If you wish to create your own website to market your work, it can take a one-time investment of INR 60,000-75,000 and recurring cost of around INR 9,000 per year.
Fee of translation projects is usually by the assignments and not by the hour. Translating web apps and proofreading similar content pays INR 900-1,000. Transcribing short interviews are priced around Rs 1,500 per project and both these projects take up to a day.
Translating content on a website, press releases and brochures can get you INR 1,000-1,200 per page. Even bigger projects like translating lectures and academic papers of 2,000 to 2,500 words can fetch anywhere between INR 5,000-7,000 per project. These projects can take 2-3 days.

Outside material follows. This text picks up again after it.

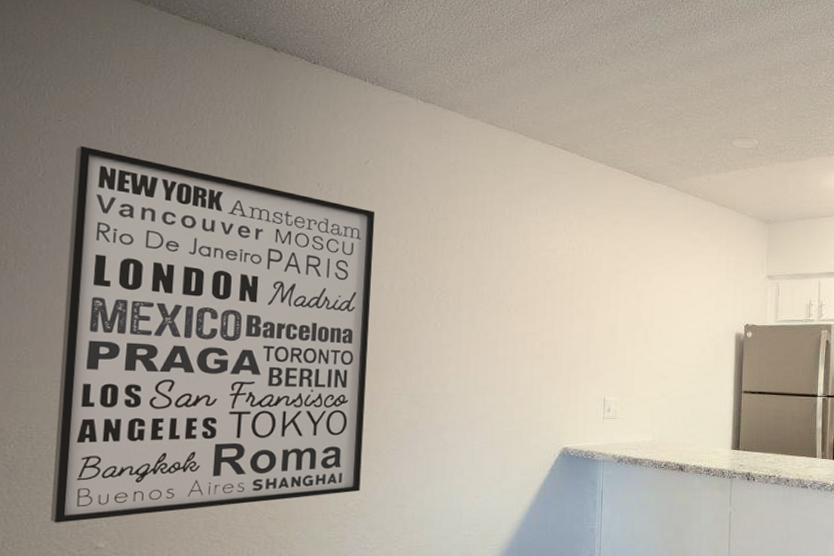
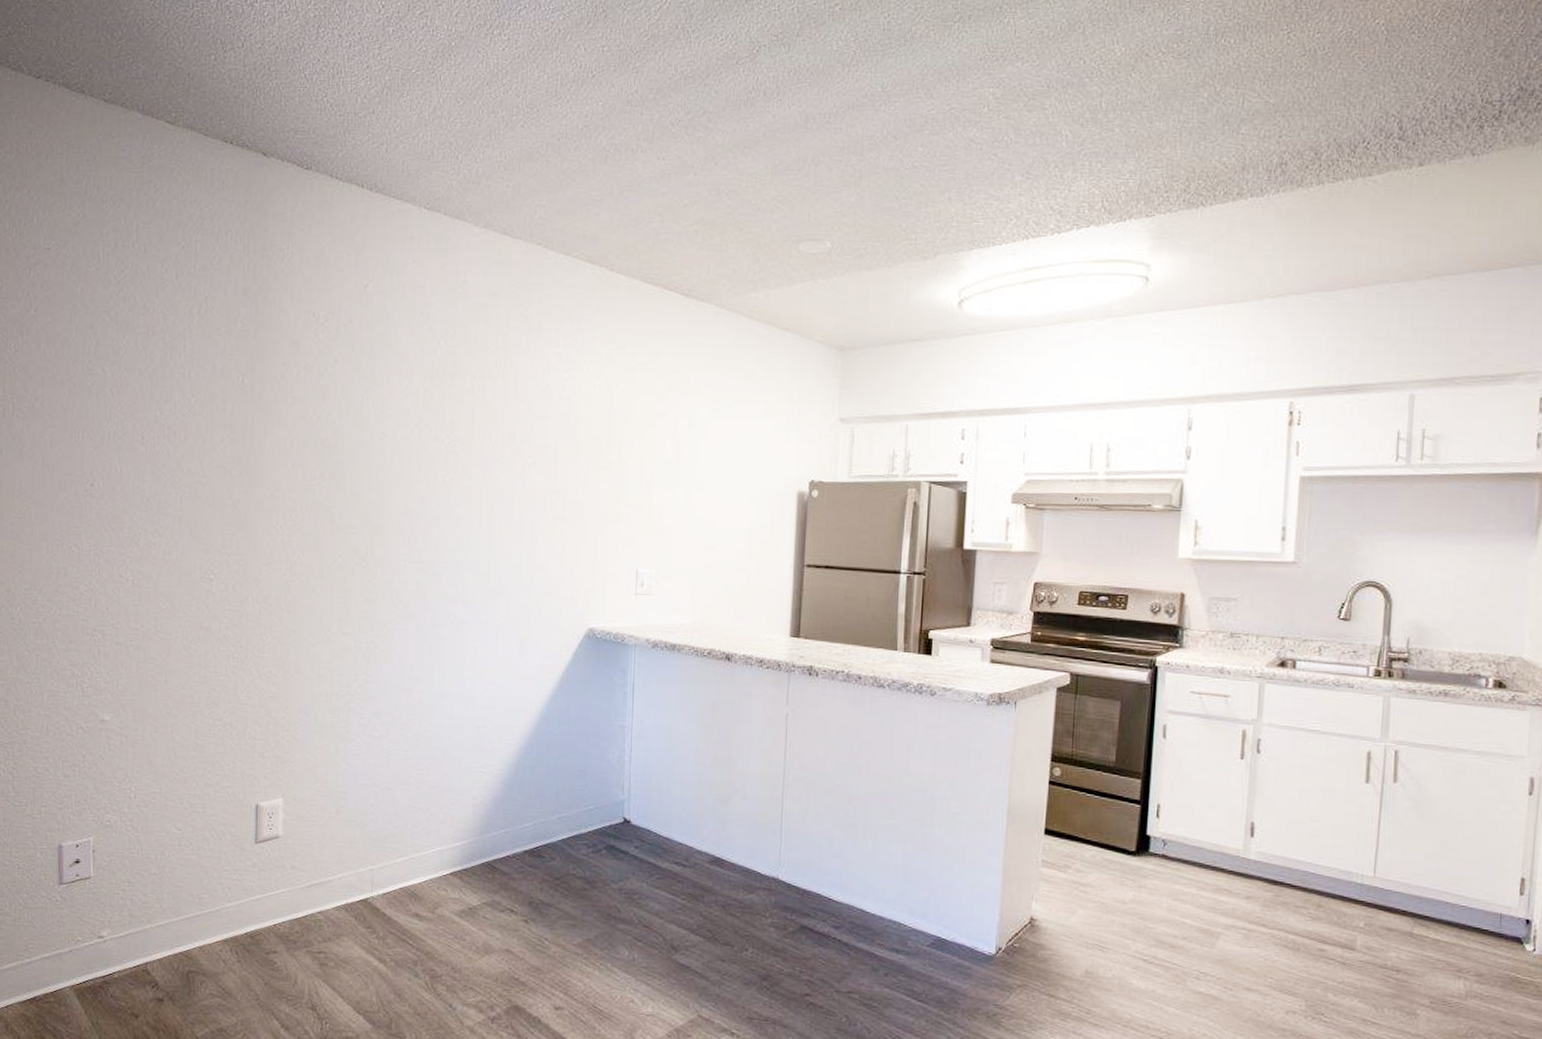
wall art: present [51,145,375,523] -> none [58,277,376,693]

If you specialise in a technical field, you can set your own hourly rate that can be as high as INR 2,000 or 2,500 per hour. For instance, someone with a degree in civil engineering is a preferred choice for coaching centres looking to get lectures translated or a real estate agency will hire someone with that expertise to translate their brochures.
Take note that this takes senior level expertise and you should have a portfolio of work to promote your services. Besides, to set your own rates, you will have to acquire clients independently and maybe even start your own website.
So to give you average earning, a translator with intermediate experience who takes 6-7 small and 4 big projects can earn between INR 30,000-40,000 per month.
Unless you are operating your own website or agency, freelance translating means you have little control on what how much you are paid. This can sometimes be frustrating as you may get paid less than what you are worth.